Challenges Center is a community center that educates adults over the age of 50 in various subjects, including art and providing other services. Karen Craven, from Challenges, has been going to this event for two years.

“We take an art class at Challenges and I was looking online and came across this,” she said. “It happened to be the first time they had it too.”

Photo by Brianna Gleghorn/The Jambar

Craven, being an artist herself, was especially excited for this exhibit because it was her specialty —  pastels. During the tour, she was able to give background on how an artist could achieve a certain look. This gave an inside look into the pieces and how they were created.

The group interpreted the artwork from the Pastel Society of America. This was the 46th annual exhibition.
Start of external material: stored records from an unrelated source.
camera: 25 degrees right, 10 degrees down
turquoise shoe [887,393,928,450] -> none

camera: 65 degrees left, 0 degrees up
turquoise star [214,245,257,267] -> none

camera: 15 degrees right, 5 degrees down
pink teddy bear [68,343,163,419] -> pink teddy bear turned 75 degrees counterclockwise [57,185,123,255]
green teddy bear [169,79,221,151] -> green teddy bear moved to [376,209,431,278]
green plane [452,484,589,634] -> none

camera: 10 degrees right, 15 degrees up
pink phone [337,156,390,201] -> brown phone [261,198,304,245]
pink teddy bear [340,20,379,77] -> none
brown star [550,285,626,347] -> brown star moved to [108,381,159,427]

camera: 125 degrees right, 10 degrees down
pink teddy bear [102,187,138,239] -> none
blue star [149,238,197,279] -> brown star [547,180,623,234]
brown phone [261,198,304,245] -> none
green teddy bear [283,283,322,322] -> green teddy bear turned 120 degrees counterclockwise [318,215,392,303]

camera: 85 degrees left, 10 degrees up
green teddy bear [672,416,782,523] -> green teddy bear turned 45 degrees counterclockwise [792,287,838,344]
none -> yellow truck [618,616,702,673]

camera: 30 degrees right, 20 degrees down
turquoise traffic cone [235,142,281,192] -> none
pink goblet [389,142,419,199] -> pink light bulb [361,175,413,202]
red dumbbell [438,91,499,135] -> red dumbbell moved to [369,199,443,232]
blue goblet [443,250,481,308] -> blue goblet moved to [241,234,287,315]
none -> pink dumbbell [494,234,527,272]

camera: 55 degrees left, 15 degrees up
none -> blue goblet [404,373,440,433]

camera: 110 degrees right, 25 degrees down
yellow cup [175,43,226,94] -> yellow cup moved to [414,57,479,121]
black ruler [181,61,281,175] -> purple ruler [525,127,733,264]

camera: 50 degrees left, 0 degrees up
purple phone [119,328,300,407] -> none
Lois Martin-Uscianowski manages the Southside Community Garden in Youngstown, which provides children’s garden programs and an annual butterfly festival. This was her first time at the event.

“It was very enlightening,” she said. “I was surprised to see pictures with vivid colors. I also love meeting new people.”

Martin-Uscianowski has returned to Youngstown State University to obtain a degree in nonprofit and human resources and will graduate in the fall. She previously received her degree in criminal justice.

Hannah Moses, a docent from the Butler, led the group through the artwork along with JoAnn Blunt, also a docent.

“It’s fun to talk about art in a group and having that interaction brings new views,” Moses said.

After the “slow looking” of the art, there was a breakfast provided in the Collections Café in the art instutite. Slow looking is examining art, but not glancing quickly at the piece and moving on. This gives the viewer a better chance understanding the piece.

This event is a part of Arts in the Early Morning that the Butler has once a month and is free to the public. The Butler also has Stroller Art for parents of babies up to 24 months old and Young Friends Adventure for children ages two through five.

Each event is on a different Thursday of the month excluding December. The next Senior Art and Learn will be on March 21 at 10 a.m. at the Butler.